─── Task input ───

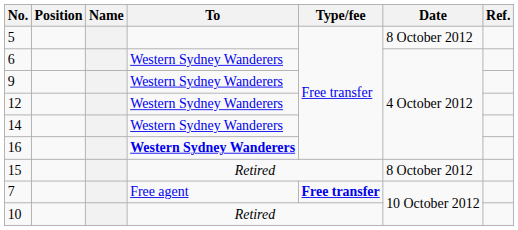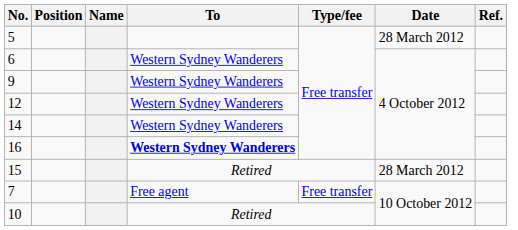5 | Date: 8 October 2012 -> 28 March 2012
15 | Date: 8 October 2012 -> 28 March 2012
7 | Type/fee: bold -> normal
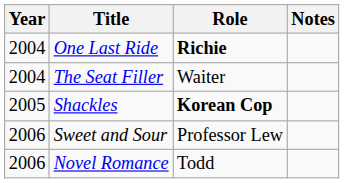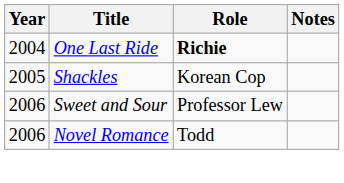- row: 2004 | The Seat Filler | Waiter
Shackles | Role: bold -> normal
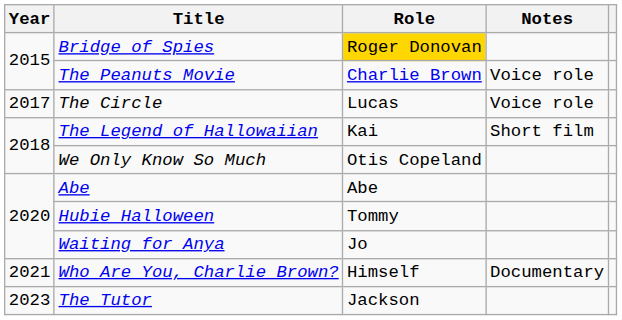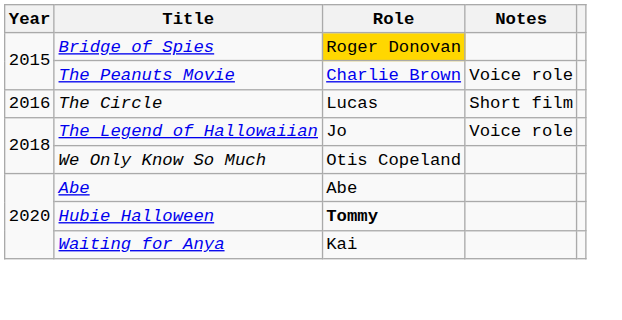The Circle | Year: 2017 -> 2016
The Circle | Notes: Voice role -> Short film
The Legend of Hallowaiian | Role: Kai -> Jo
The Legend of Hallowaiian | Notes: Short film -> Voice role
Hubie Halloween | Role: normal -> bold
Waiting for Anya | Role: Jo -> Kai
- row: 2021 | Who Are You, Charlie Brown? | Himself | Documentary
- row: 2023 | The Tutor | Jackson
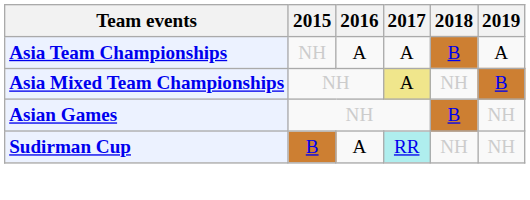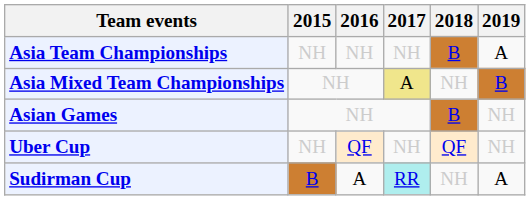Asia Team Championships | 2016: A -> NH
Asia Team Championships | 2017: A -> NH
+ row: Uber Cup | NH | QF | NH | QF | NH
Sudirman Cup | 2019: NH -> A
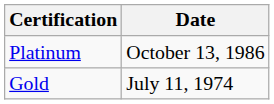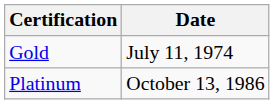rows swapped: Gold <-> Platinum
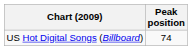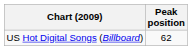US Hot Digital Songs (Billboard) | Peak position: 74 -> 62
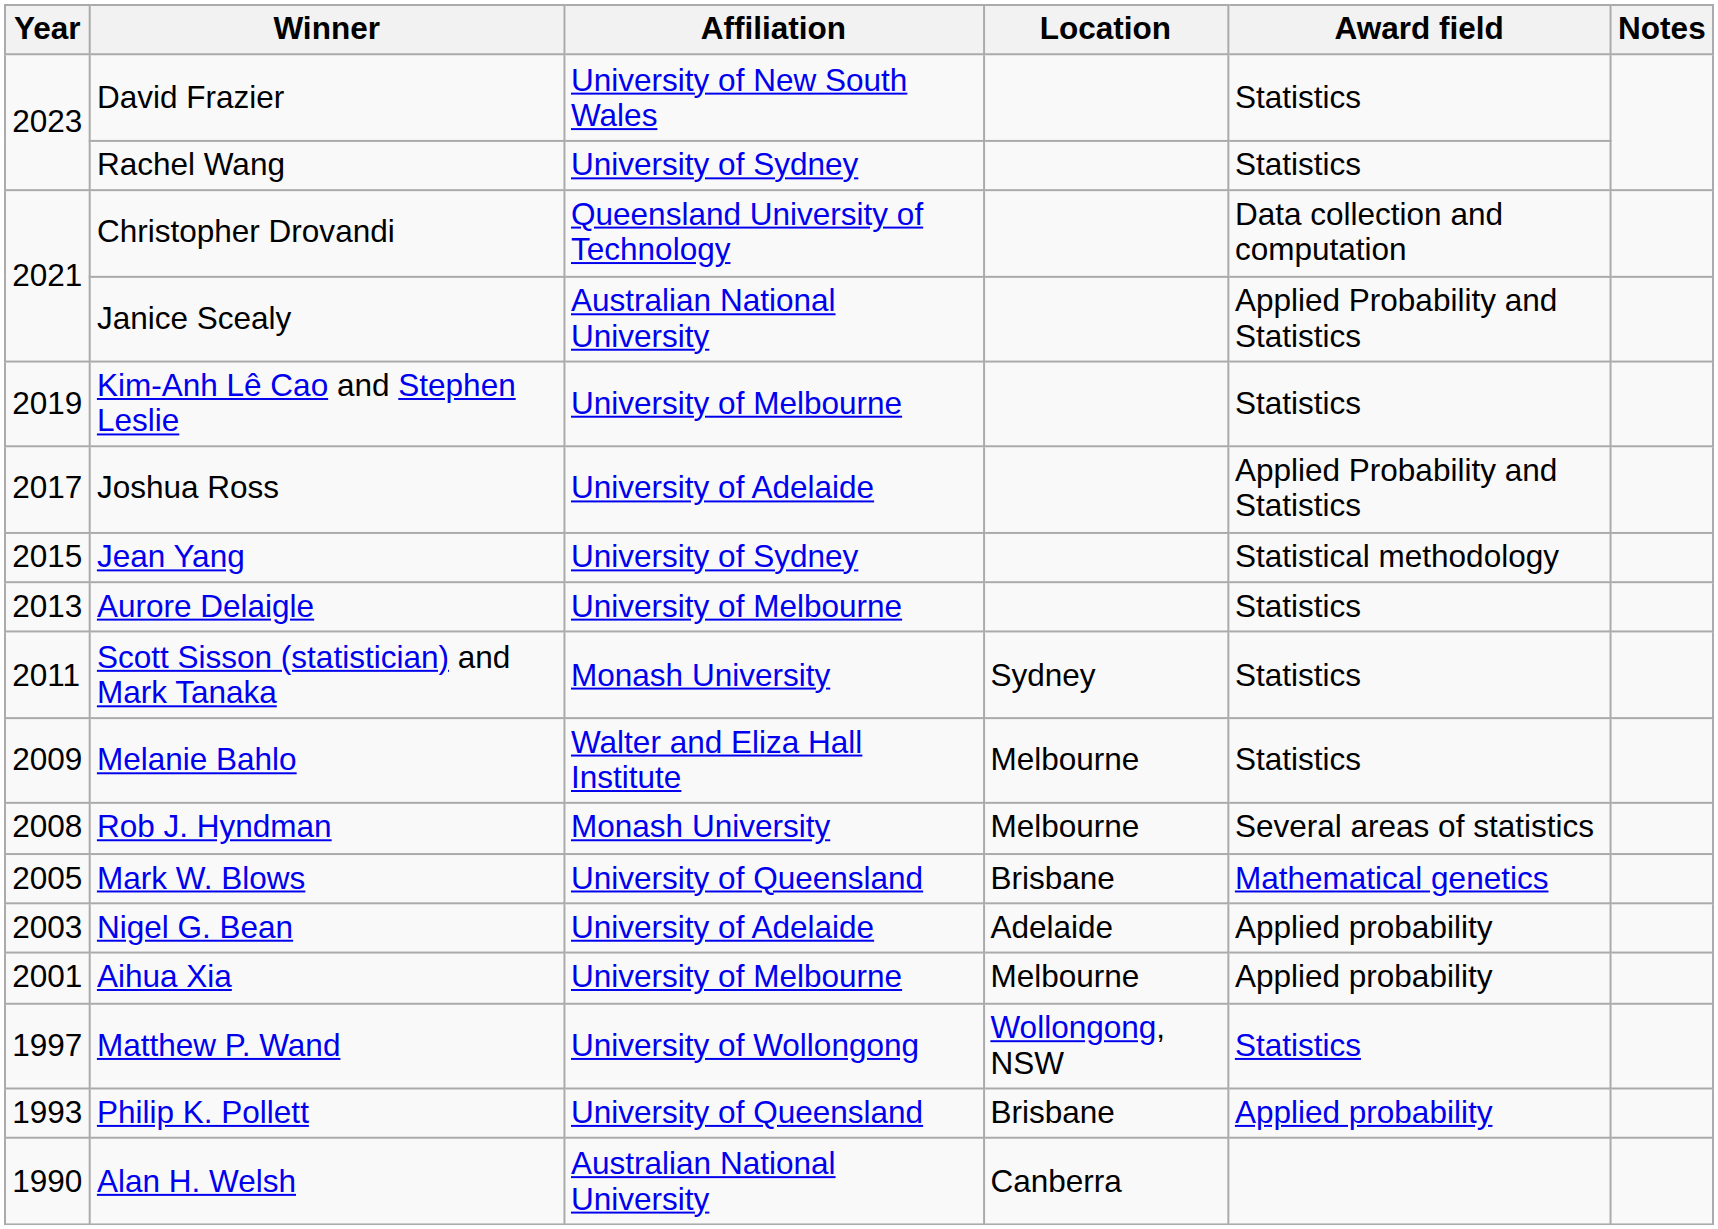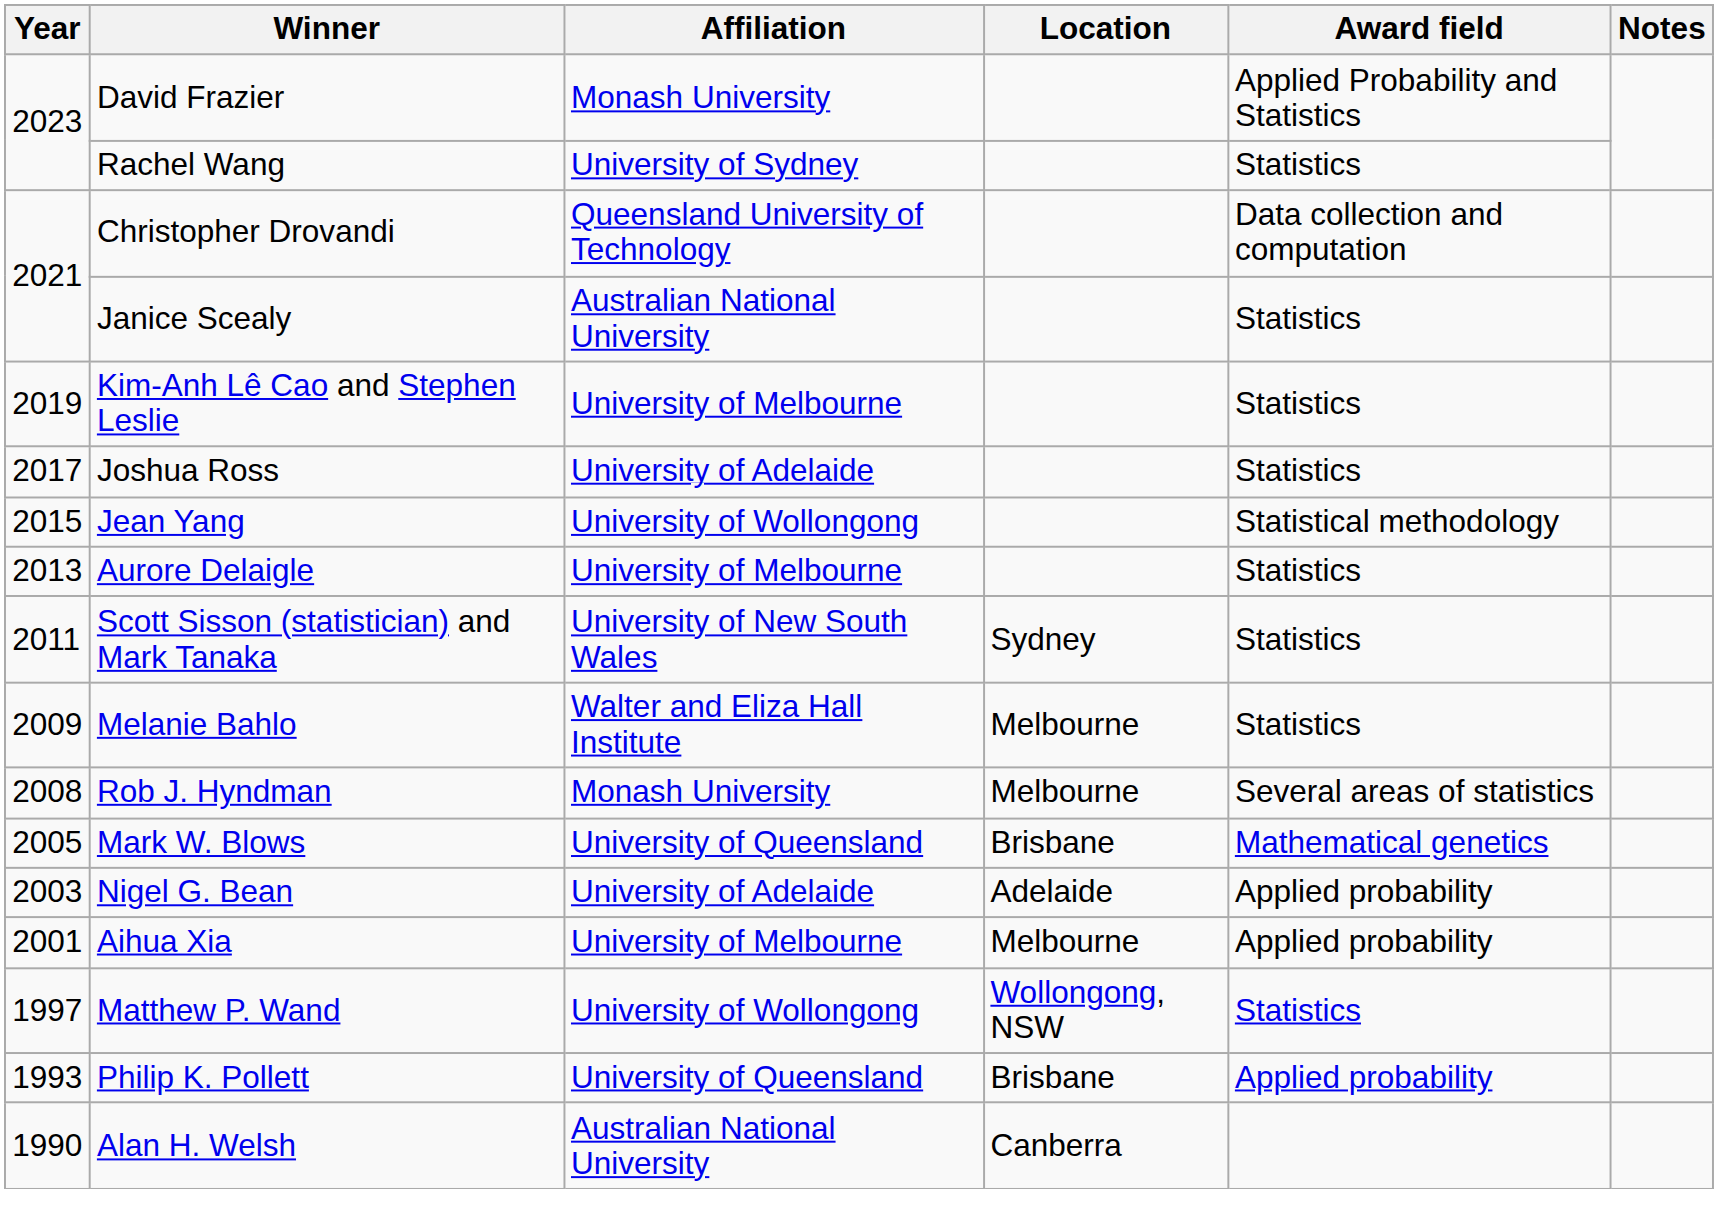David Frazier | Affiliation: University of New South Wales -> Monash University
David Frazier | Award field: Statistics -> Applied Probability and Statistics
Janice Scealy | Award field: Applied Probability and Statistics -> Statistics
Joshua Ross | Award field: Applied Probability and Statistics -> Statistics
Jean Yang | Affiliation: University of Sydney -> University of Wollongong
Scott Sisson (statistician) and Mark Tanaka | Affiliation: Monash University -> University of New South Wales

───

**Exercise aim**
Reproduce every line of all the entries above word for word, leaving the pictures out of your answer.

**Answer to this exercise**
5 | Date: 8 October 2012 -> 28 March 2012
15 | Date: 8 October 2012 -> 28 March 2012
7 | Type/fee: bold -> normal
- row: 2004 | The Seat Filler | Waiter
Shackles | Role: bold -> normal
The Circle | Year: 2017 -> 2016
The Circle | Notes: Voice role -> Short film
The Legend of Hallowaiian | Role: Kai -> Jo
The Legend of Hallowaiian | Notes: Short film -> Voice role
Hubie Halloween | Role: normal -> bold
Waiting for Anya | Role: Jo -> Kai
- row: 2021 | Who Are You, Charlie Brown? | Himself | Documentary
- row: 2023 | The Tutor | Jackson
Asia Team Championships | 2016: A -> NH
Asia Team Championships | 2017: A -> NH
+ row: Uber Cup | NH | QF | NH | QF | NH
Sudirman Cup | 2019: NH -> A
rows swapped: Gold <-> Platinum
US Hot Digital Songs (Billboard) | Peak position: 74 -> 62
David Frazier | Affiliation: University of New South Wales -> Monash University
David Frazier | Award field: Statistics -> Applied Probability and Statistics
Janice Scealy | Award field: Applied Probability and Statistics -> Statistics
Joshua Ross | Award field: Applied Probability and Statistics -> Statistics
Jean Yang | Affiliation: University of Sydney -> University of Wollongong
Scott Sisson (statistician) and Mark Tanaka | Affiliation: Monash University -> University of New South Wales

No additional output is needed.